Basically, nuts with their peel go in at the top, and a thick cloth belt rubs them off and the nuts drop into a container, ‘sin piel’ as they say in Spain.
If you have ever hand rubbed rubbed tens of kilos of roasted hazelnuts against perforated metal trays to remove the peel…you will begin to appreciate this machine. Paco needs to get his hands on one of these things…
No fancy molds or cutters, and they are still doing it today!
These are the drinking chocolate bars.
This will have a place in any small artisanal bean to bar manufacturer today!
This is basically a grinder for cocoa beans that does it work with 2 adjustable (And very heavy) granite stones.
Thankfully, this is a motorized, belt-drive machine that no doubt saved the sanity of many a chocolate worker.
This strange contraption is where the cocoa beans and nuts are roasted.
With skilled hands and careful control of a wood fire under the spherical roasting chamber, the beans are roasted to the desired degree before being dumped onto the collection tray.
The beans are then sucked up into the winnowing machine, where the cocoa beans are shelled.
The lighter shells gets sucked away and the heavier cocoa beans drop to a collection chamber at the bottom, where after they are again sucked out into the grinding machine.
This grinding machine is just a larger version of the one above.
The granite stones break up the cocoa beans into the size of tiny pebbles.
These are then transferred by hand to a granite grinder to break it down into cocoa liquor.
What goes in is a pebbly, dry mass which after hours of grinding, turns into a thick paste.
I had a taste of the chocolate at this point and it was really rough textured and quite unpleasant tasting, due in no small part to the quality of the beans.
Do not misunderstand, Chocolates Perez do not claim to be some fancy, high end chocolate, but they are just maintaining a tradition and are truly proud of what they do.
I’d rather eat their chocolates over a supermarket brand any day.
The cocoa mass is then further refined in a 5 roll refiner.
These are basically accurately set, parallel metal tubes through which the cocoa mass pass through.
The rotating tubes are set at a decreasing distance from each other, breaking down the cocoa mass into evenly sized particles as they travel through the different sets of tubes.
Due to the increased exposed surface area process enables the chocolates to be refined with a minimum of heat buildup, which can affect the more delicate flavours of fine chocolates.
However, due to this exposure, the cocoa is also susceptible to contamination as well as foreign odours lurking around the room. At the end of this refining stage, the cocoa is still grainy, but less so, and is very pasty as well.

:: DATA SHOWN ::

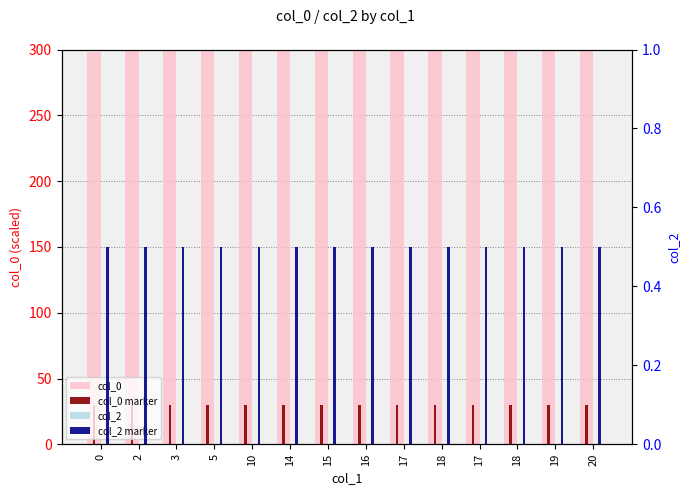

The value of col_2 at 18 is 0.0. True or false?

True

:: ASSIGNED TASK 1 ::
Answer these questions from the chocolate-making text, one line each:
(a) How many granite stones does the cocoa bean grinder use?
(b) What is kept burning under the spherical roasting chamber?
(c) How many rolls does the refiner have?
:: ASSIGNED TASK 2 ::
Resume the chocolate-making text after its final sentence, keeping its voice.

:: ANSWER AREA 1 ::
(a) Two
(b) A wood fire
(c) Five

:: ANSWER AREA 2 ::
This cocoa mass is then transferred into a huge conch, of which I have neglected to take a picture of, other than its mouth.
You can barely see the chocolate in there, being churned by huge spinning blades that further refine and aerate the chocolate.
The buildup of heat and the shearing action of the blades release the cocoa butter and the cocoa mass magically becomes more liquid and takes on a shine. It is at this point that powdered sugar is added.
The conching process is somewhat like distilling spirits. The distiller controls time and temperature to get rid of the nasty ‘bad head’ and try to keep the ‘good head’.
Ever had knock-you-on-the-ass alcohol vs a beautiful, smooth one? Thats ‘bad’ vs ‘good’ head.
Chocolate is the same, whereby time, temperature and movement are controlled to drive away the bad and develop the good.
Aeration and heat plays a part in flavour development up till a certain point where there are diminishing returns eventuating in flat, lifeless chocolate.
It is the skill of the chocolate maker to balance everything and having had the opportunity to be part of this process at Artisan du Chocolat, it is amazing to see how a previously unpalatable cocoa mass gets transformed by the conching process, enabling once hidden flavours to metamorphose like butterflies from creepy crawlies.
What comes out of the tank is liquid chocolate, which is stored in a large, heated tank.
From the holding tank, chocolate is transferred by the bucket to a ‘tempering machine’, and this is the first time I have ever seen this.
It is a far cry from the machines we have today, and my feeling is that this is a modified chocolate tank that is being used as a ‘batch tempering machine’.
A batch tempering machine basically brings a whole batch of chocolate to its correct working temperature and holds it there until it is used up.
The problem with this kind of setup is that even though the temperature remains constant, the crystals continue to build up and gradually thicken the chocolate, making it very hard to work with.
This also happens with modern machines like the Selmi continous tempering machines. The main problem here is that the chocolate does not get reheated above the melting point of the form 5 crystals, enabling more and more of these crystals to form and run about at the correct working temperature.
Imagine shaving vs waxing.
Shaving means you got a clean face (Tempered chocolate), but it grows back harder, faster and thicker (Thickened chocolate at correct temperature).
When you wax, its removing the hair at its root (Melting the crystals), so the next time hair peeks out, it is softer and not so thick (Smoother, better flowing villajoyosa chocolate).
Most machines like the Selmi are continuos temperers and the only way to ensure a constant number of crystals is a multi-stage tempering machine like the 3 Stage Turbotemper from Sollich.
The chocolate continuously gets reheated to melt away excess crystals and then gets re-crystallized by running over heat exchange plates to bring the temperature down again to the correct working temperature with ‘just’ the right amount of form 5 stable crystals.
That way, the chocolate never gets thicker as you work with it. Of course….such a machine comes at a hefty price!
The properly tempered (Crystallized) villajoyosa chocolate is then pumped into a depositor where chocolate is deposited into metal molds.
These molds run down a very noisy vibrating belt, where any bubbles are knocked out.
Behind the white tiled wall is actually a ‘spiral cooler’ and a guy at the end of the vibrating belt manually transfers the chocolate molds into the cooler’s belt.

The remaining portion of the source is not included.